↓
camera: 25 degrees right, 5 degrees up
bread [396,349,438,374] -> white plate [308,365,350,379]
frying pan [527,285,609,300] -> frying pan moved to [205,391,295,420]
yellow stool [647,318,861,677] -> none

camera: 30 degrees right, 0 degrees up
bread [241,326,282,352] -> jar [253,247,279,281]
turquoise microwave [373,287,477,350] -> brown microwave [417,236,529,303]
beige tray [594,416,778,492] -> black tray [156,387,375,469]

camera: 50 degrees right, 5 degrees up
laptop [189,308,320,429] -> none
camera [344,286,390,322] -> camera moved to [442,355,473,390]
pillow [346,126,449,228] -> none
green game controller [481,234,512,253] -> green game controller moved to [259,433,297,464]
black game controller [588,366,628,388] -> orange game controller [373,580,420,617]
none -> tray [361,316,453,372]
↑
### Directions for this task
Your output must be the lines of the material above, from the first through the line that contains "green game controller [481,234,512,253]", copied exactly. Include both endpoints and nothing else.

### Response box
camera: 25 degrees right, 5 degrees up
bread [396,349,438,374] -> white plate [308,365,350,379]
frying pan [527,285,609,300] -> frying pan moved to [205,391,295,420]
yellow stool [647,318,861,677] -> none

camera: 30 degrees right, 0 degrees up
bread [241,326,282,352] -> jar [253,247,279,281]
turquoise microwave [373,287,477,350] -> brown microwave [417,236,529,303]
beige tray [594,416,778,492] -> black tray [156,387,375,469]

camera: 50 degrees right, 5 degrees up
laptop [189,308,320,429] -> none
camera [344,286,390,322] -> camera moved to [442,355,473,390]
pillow [346,126,449,228] -> none
green game controller [481,234,512,253] -> green game controller moved to [259,433,297,464]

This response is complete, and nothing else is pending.